**Exercise directions**: Gather all lines in the entries below that include the word "Urothelial".

[[ Material for this task, beginning ]]

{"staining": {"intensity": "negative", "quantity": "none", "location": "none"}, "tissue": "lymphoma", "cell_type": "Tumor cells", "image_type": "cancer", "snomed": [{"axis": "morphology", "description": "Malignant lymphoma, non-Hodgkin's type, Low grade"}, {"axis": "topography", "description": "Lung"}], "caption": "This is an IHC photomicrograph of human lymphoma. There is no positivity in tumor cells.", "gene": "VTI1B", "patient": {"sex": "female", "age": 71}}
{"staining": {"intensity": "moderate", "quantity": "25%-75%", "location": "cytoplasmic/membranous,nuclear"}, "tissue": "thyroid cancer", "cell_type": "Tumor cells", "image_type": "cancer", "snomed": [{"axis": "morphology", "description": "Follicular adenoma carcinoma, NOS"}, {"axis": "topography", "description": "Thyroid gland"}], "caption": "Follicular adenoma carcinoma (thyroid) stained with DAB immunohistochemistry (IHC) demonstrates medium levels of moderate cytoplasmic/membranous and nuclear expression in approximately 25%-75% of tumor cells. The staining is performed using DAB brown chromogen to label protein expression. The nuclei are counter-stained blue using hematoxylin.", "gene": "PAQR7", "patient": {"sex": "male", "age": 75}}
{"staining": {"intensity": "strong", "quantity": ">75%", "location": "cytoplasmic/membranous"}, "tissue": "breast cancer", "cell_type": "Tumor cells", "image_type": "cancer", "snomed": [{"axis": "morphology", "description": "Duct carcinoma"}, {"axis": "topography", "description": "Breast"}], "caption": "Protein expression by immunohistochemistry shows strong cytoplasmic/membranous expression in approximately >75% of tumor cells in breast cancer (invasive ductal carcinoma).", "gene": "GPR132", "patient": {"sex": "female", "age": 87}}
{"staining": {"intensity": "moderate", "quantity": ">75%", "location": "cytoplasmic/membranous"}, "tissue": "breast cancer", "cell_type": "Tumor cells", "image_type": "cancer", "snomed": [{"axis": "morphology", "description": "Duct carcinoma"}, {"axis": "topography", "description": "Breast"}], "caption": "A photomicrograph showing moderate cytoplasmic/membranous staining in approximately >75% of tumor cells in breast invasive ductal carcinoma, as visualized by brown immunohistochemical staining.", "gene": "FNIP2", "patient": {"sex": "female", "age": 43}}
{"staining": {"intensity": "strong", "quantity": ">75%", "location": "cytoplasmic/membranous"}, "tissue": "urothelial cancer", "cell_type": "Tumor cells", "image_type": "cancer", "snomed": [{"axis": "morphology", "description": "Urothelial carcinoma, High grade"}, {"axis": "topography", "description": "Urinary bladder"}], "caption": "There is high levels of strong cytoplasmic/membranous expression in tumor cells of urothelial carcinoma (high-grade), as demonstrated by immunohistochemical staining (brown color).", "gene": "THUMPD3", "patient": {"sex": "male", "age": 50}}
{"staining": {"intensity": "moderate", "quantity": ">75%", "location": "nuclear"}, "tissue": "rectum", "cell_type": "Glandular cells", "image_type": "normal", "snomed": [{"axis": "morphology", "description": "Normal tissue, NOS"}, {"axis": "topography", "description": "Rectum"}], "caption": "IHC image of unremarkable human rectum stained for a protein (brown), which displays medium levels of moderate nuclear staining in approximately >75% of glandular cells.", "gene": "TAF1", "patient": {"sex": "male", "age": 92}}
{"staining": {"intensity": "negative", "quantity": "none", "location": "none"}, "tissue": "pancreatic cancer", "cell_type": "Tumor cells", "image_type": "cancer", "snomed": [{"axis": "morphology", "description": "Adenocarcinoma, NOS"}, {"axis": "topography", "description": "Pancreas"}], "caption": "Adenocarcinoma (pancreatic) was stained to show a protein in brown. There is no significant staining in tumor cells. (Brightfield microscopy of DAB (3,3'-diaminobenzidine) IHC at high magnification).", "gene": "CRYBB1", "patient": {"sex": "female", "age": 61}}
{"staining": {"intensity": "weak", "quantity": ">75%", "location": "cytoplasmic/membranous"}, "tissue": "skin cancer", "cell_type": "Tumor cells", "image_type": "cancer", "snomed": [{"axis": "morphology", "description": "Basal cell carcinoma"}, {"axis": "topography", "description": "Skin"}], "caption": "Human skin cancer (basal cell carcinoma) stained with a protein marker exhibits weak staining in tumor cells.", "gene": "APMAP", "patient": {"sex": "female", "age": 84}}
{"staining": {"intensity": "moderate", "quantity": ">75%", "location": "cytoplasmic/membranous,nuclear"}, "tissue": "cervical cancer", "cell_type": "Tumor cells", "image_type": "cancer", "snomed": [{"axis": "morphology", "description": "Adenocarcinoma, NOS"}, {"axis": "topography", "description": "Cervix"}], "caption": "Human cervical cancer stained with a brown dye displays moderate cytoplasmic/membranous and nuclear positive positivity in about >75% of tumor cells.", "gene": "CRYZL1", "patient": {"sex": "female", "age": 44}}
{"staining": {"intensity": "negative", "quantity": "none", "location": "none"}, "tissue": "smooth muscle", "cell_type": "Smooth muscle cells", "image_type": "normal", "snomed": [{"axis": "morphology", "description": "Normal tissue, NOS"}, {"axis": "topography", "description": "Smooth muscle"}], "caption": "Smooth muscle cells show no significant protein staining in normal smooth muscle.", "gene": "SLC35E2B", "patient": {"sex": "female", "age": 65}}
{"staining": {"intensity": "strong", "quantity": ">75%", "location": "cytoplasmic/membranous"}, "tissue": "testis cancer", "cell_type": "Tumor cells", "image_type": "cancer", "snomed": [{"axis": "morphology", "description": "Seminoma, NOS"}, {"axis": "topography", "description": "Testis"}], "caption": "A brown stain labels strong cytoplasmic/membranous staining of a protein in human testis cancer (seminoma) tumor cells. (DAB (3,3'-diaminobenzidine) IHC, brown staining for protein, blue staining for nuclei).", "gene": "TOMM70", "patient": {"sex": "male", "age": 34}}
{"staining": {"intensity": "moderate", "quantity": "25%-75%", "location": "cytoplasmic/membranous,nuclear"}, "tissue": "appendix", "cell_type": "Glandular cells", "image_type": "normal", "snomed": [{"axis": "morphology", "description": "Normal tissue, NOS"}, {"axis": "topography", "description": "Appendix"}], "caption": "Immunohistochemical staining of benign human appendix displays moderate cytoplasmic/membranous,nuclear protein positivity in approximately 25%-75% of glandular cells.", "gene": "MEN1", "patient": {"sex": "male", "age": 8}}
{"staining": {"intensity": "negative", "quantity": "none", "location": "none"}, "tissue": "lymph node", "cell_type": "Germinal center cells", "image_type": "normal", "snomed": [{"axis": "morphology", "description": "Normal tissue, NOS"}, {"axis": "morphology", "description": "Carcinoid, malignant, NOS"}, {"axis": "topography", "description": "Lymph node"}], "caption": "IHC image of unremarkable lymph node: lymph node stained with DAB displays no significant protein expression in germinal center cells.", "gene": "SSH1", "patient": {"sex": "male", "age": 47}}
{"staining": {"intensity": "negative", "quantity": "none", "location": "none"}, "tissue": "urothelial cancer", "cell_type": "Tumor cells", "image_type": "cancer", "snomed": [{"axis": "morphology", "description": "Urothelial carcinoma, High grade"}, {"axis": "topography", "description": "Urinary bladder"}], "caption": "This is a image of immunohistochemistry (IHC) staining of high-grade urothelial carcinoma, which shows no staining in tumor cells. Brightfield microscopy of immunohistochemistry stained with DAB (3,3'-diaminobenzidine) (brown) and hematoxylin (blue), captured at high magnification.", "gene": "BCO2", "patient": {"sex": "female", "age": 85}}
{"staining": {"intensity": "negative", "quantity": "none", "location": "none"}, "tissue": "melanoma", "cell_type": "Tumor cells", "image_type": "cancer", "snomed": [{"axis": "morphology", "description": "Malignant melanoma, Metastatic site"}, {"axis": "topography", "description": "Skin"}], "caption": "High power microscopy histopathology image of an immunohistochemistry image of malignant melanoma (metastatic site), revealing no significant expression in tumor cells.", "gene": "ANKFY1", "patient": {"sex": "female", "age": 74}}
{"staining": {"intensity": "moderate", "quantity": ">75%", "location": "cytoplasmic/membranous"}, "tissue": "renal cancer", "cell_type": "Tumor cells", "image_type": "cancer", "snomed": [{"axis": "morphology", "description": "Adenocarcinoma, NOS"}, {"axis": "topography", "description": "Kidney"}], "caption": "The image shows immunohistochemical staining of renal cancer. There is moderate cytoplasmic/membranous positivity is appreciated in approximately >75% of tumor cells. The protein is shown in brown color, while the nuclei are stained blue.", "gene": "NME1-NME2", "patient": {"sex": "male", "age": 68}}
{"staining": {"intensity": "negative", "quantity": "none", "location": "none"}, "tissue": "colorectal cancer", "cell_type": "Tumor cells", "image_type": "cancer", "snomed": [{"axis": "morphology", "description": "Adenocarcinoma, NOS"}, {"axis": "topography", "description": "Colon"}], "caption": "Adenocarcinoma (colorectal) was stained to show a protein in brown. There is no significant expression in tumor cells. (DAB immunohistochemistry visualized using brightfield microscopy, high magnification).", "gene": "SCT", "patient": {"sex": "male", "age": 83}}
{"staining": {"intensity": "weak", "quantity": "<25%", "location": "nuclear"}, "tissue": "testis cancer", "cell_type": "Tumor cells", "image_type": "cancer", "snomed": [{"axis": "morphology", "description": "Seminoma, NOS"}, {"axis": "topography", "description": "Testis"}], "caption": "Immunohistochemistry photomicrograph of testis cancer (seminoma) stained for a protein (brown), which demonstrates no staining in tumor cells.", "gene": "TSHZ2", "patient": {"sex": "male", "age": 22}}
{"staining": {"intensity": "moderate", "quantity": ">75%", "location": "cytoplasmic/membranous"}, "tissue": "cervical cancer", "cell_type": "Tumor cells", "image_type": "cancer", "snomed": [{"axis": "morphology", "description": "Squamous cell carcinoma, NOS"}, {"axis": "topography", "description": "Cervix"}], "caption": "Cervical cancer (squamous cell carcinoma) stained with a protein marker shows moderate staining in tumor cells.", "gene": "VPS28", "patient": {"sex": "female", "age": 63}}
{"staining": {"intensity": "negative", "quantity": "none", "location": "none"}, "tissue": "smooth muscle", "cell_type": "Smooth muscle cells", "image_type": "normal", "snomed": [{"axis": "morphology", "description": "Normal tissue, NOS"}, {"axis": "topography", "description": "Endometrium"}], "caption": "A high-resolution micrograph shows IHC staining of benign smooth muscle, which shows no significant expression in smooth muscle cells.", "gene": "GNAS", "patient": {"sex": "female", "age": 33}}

[[ Material for this task, end ]]

**Task output**:
{"staining": {"intensity": "strong", "quantity": ">75%", "location": "cytoplasmic/membranous"}, "tissue": "urothelial cancer", "cell_type": "Tumor cells", "image_type": "cancer", "snomed": [{"axis": "morphology", "description": "Urothelial carcinoma, High grade"}, {"axis": "topography", "description": "Urinary bladder"}], "caption": "There is high levels of strong cytoplasmic/membranous expression in tumor cells of urothelial carcinoma (high-grade), as demonstrated by immunohistochemical staining (brown color).", "gene": "THUMPD3", "patient": {"sex": "male", "age": 50}}
{"staining": {"intensity": "negative", "quantity": "none", "location": "none"}, "tissue": "urothelial cancer", "cell_type": "Tumor cells", "image_type": "cancer", "snomed": [{"axis": "morphology", "description": "Urothelial carcinoma, High grade"}, {"axis": "topography", "description": "Urinary bladder"}], "caption": "This is a image of immunohistochemistry (IHC) staining of high-grade urothelial carcinoma, which shows no staining in tumor cells. Brightfield microscopy of immunohistochemistry stained with DAB (3,3'-diaminobenzidine) (brown) and hematoxylin (blue), captured at high magnification.", "gene": "BCO2", "patient": {"sex": "female", "age": 85}}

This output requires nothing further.